Mesmo assim, há entusiasmo em relação ao cenário brasileiro. "Somos quase 200 milhões de pessoas que demandam serviços de saúde", declara Armando Lopes, diretor de Healthcare da Siemens no Brasil. Para ele, o desenvolvimento econômico torna viável a inclusão social e o acesso crescente aos sistemas de saúde, o que também traz resultados para empresas como a Siemens. "O Brasil é um dos dez principais mercados da área de saúde e tem ajudado a fechar a lacuna deixada pela crise dos países desenvolvidos."
Há mais de um século no Brasil, a Siemens produz desde 2001 o sistema Multix B de raios-X. Cerca de 30% da produção de imagens digitais para diagnóstico no Brasil é feita em equipamentos Siemens, informa Lopes. A empresa tem planos de aumentar o índice de nacionalização e expandir a produção local. Entre os principais clientes da multinacional alemã está o setor público. "Alta tecnologia não é sinônimo de alto custo, pois o investimento em equipamentos de ponta proporciona retorno rápido", afirma.

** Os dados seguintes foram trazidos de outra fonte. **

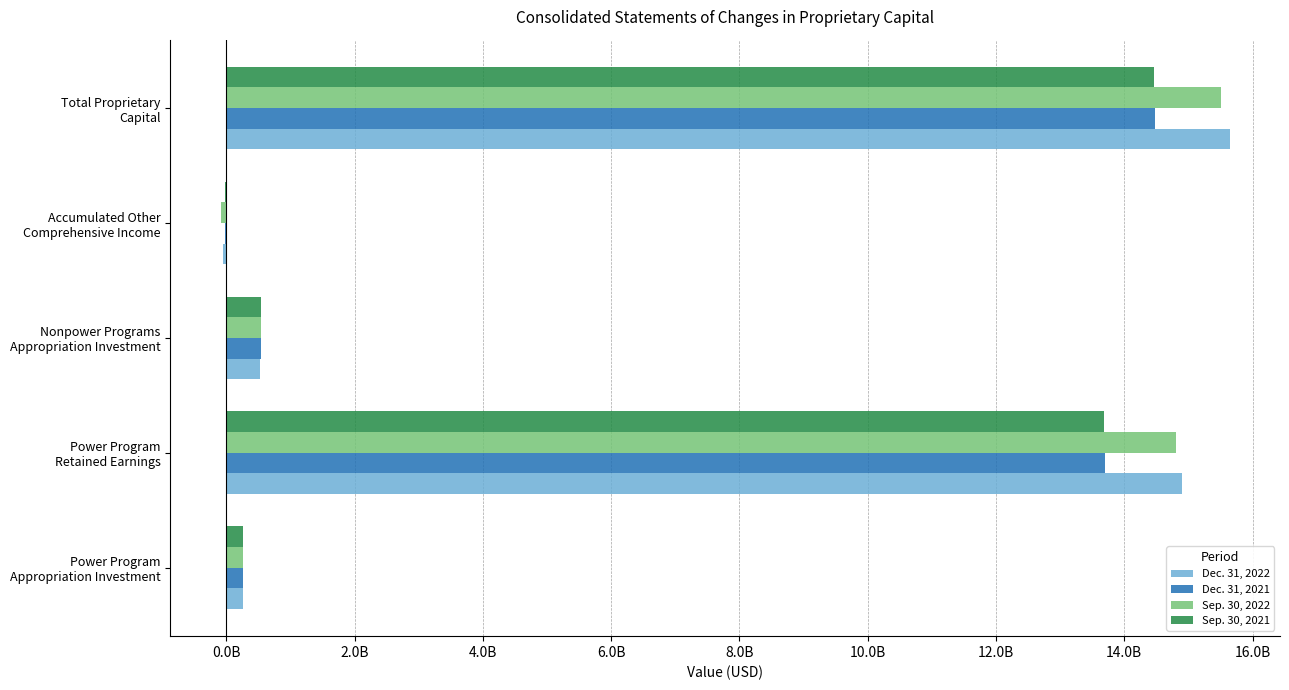

What are all the series names shown in the legend?

Dec. 31, 2022, Dec. 31, 2021, Sep. 30, 2022, Sep. 30, 2021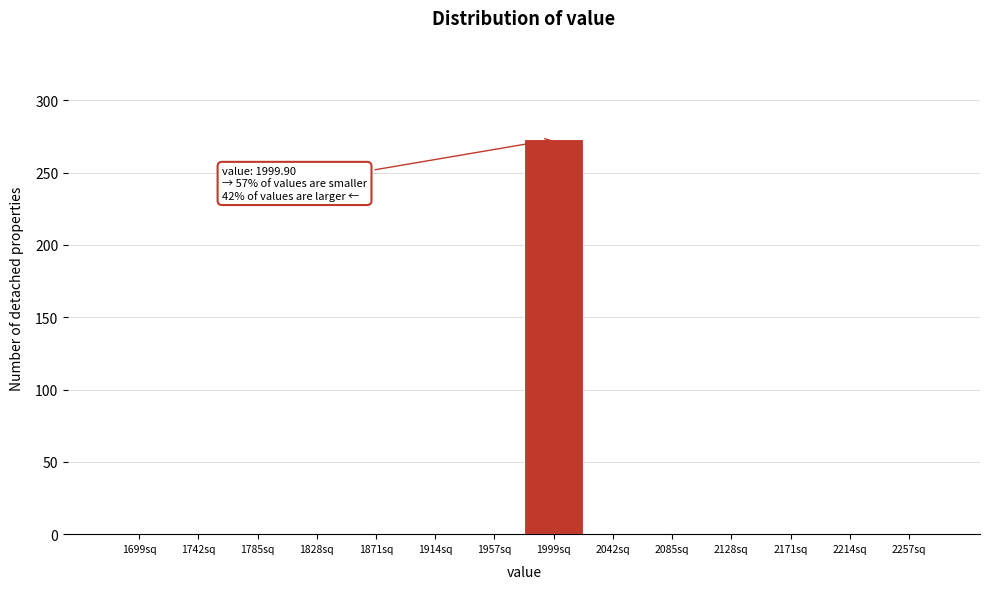

Reading left to right, extract all data points from this chart.

1699sq=0	1742sq=0	1785sq=0	1828sq=0	1871sq=0	1914sq=0	1957sq=0	1999sq=273	2042sq=0	2085sq=0	2128sq=0	2171sq=0	2214sq=0	2257sq=0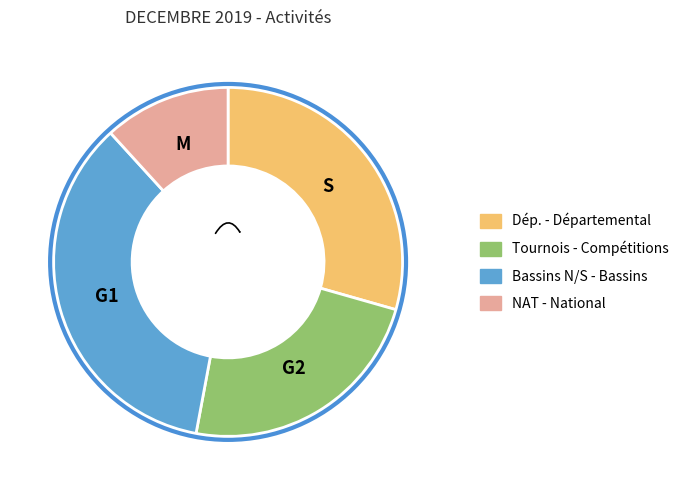

Count the number of slices in the pie.

4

A GE Healthcare também se empenha em ampliar a presença no país. Em 2010, inaugurou sua fábrica em Contagem (MG) onde produz raios-X e mamógrafos, tomografia computadorizada e PET/CT (equipamento destinado à realização de diagnóstico com recursos da Medicina Nuclear e da Radiologia). Está prevista ainda para os próximos meses a produção e venda de equipamentos de ressonância magnética, informa Roberto Mendes, gerente geral da GE Healthcare no Brasil. A empresa prevê investir no Brasil US$ 50 milhões em 10 anos. "As perspectivas são positivas. Os investimentos em saúde por parte do governo são expressivos e as instituições privadas não poupam recursos para oferecer melhores serviços a seus pacientes por meio de inovações tecnológicas", diz. Há outros fatores, a seu ver, que contribuem para a expansão desse mercado. "O envelhecimento da população e o aumento da classe média eleva a demanda por soluções em saúde."